Now insurers have their work cut out at their end as cross referencing will be needed and a lot of testing back and forth as this is not just new data being entered as people have to be checked for eligibility and make sure they are not already covered under other policies, etc. and a few other details. Who thinks they are going to make it without an extension? I’m looking that way as when you look at the coding and integration work, there’s a lot of it. We can just slip this in to the ICD10 ongoing projects somewhere along the line:) We have that going too here in California. Makes me wonder what the longevity of the state CTO and CIO might be, but HHS says hurry, hurry, hurry…but you can’t rush development as when you do something really goes off the wall.

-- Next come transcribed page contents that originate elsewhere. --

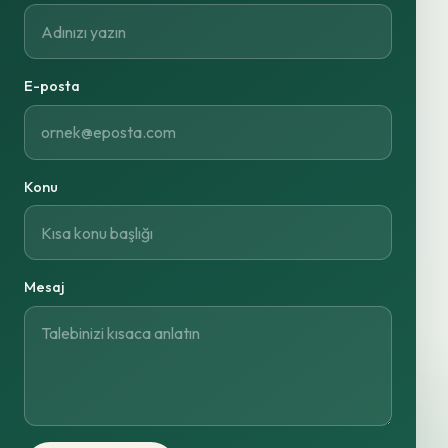
E-posta
Konu
Mesaj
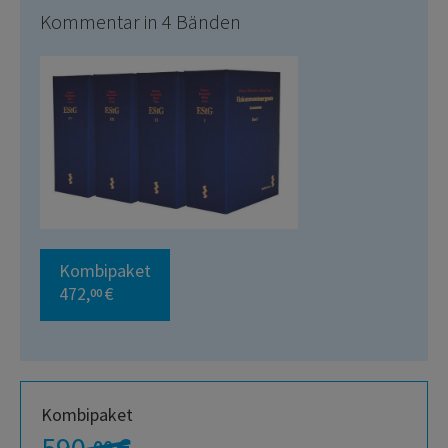
Kommentar in 4 Bänden
Kombipaket
472,
€
00
Kombipaket
00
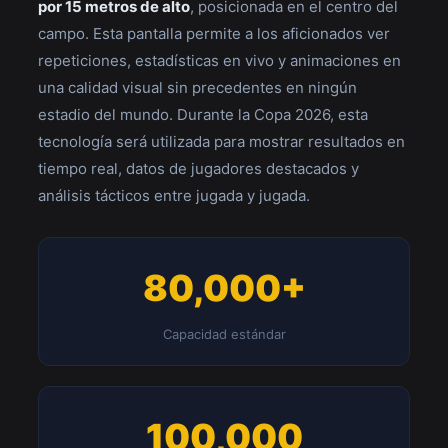
por 15 metros de alto
, posicionada en el centro del
campo. Esta pantalla permite a los aficionados ver
repeticiones, estadísticas en vivo y animaciones en
una calidad visual sin precedentes en ningún
estadio del mundo. Durante la Copa 2026, esta
tecnología será utilizada para mostrar resultados en
tiempo real, datos de jugadores destacados y
análisis tácticos entre jugada y jugada.
80,000+
Capacidad estándar
100,000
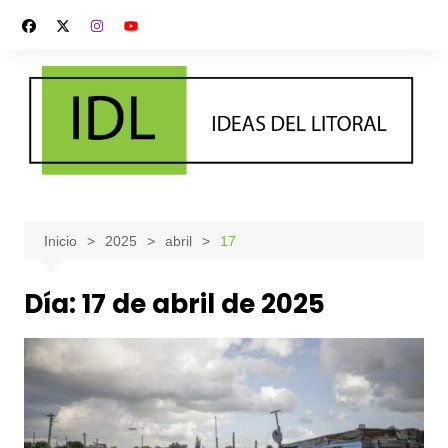
Saltar
al
contenido
Inicio
2025
abril
17
Día:
17 de abril de 2025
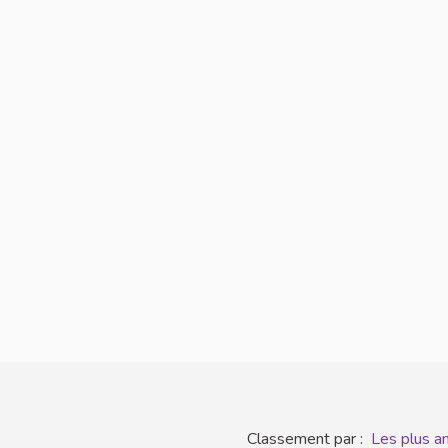
Classement par :
Les plus a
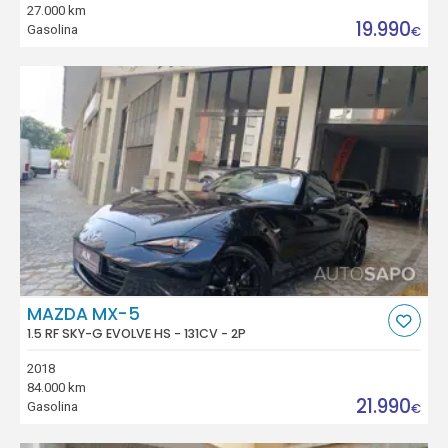
27.000 km
19.990
Gasolina
€
MAZDA MX-5
1.5 RF SKY-G EVOLVE HS - 131CV - 2P
2018
84.000 km
21.990
Gasolina
€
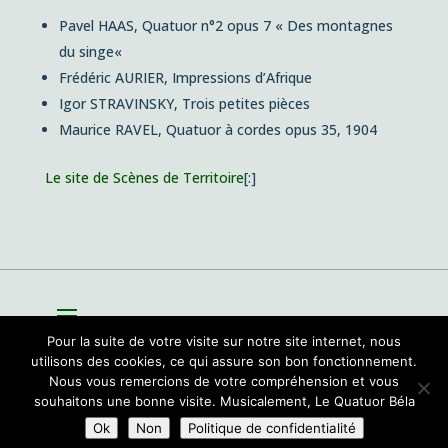
Pavel HAAS, Quatuor n°2 opus 7 «
Des montagnes
du singe
«
Frédéric AURIER,
Impressions d’Afrique
Igor STRAVINSKY,
Trois petites pièces
Maurice RAVEL,
Quatuor à cordes
opus 35, 1904
Le site de Scènes de Territoire
[:]
Pour la suite de votre visite sur notre site internet, nous
utilisons des cookies, ce qui assure son bon fonctionnement.
Nous vous remercions de votre compréhension et vous
souhaitons une bonne visite. Musicalement, Le Quatuor Béla
Site par
Sioo studio
Ok
Non
Politique de confidentialité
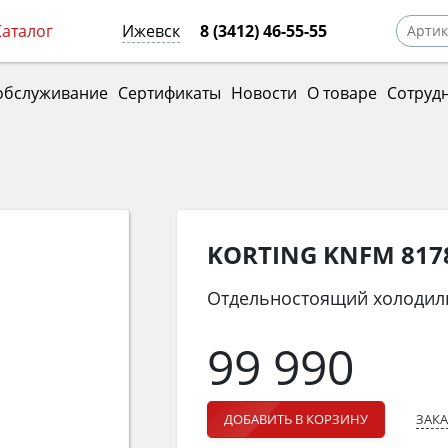
Каталог
Ижевск
8 (3412) 46-55-55
обслуживание
Сертификаты
Новости
О товаре
Сотруд
KORTING KNFM 817
Отдельностоящий холодил
99 990
ЗАКА
ДОБАВИТЬ В КОРЗИНУ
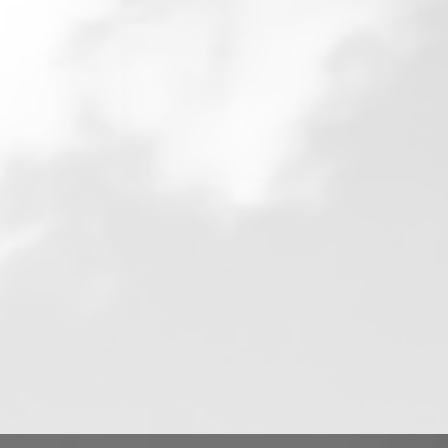
 y
,
l
a
imo
 su
tu
ía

Insurers participating in more than one exchange, same thing with data and pricing for each state too. Doctors worry about payment delays which is nothing new but they don’t want them in addition to other payment delays they incur. With integrating this much data and the large number of parameters to be covered, I think we stand to see a lot of flawed and mixed up data until they are up and running for a while, and who knows with new technologies added and data formats, it could go on for quite a while. Did I mention a testing period? Will there be time for it…well someone will have to make some time and this could be a 24/7 hour endeavor by the time October rolls around. And if that doesn’t work, will the government be sending us all to Wal-Mart as an outsourced partner? They want to be an insurance exchange too:) We have Costco as a PBM now..who knows…BD
Health insurers are embracing the move toward health insurance exchanges, yet they're concerned about IT infrastructure changes, according to a Feb. 20 report by Edifecs, a health care IT software company.
The Obama administration's Affordable Care Act calls for states to implement the exchanges, referred to as HIXes, by October 2013 or have the federal government implement them on their behalf. The Web-based exchanges allow small businesses or uninsured individuals to purchase health insurance.
However, 88 percent of respondents are concerned about disruptions to their current IT enrollment infrastructure and processes when they join an exchange. Insurers will have to create new business processes and integration points rather than simply add new data from individuals and small businesses, according to Jamie Gier, vice president of corporate marketing at Edifecs.
"It goes beyond simple data feeds," Gier told eWEEK in an email. "Beyond integrating their systems with federal and/or state exchanges, insurers will need to reconcile their detailed member records with those maintained by the exchange on at least a monthly basis."
Insurers must manage and reconcile their membership records between their own insurer systems and HIXes, said Gier. This cross-checking of data will confirm eligibility and credit premiums, as well as ensure correct payments, said Gier.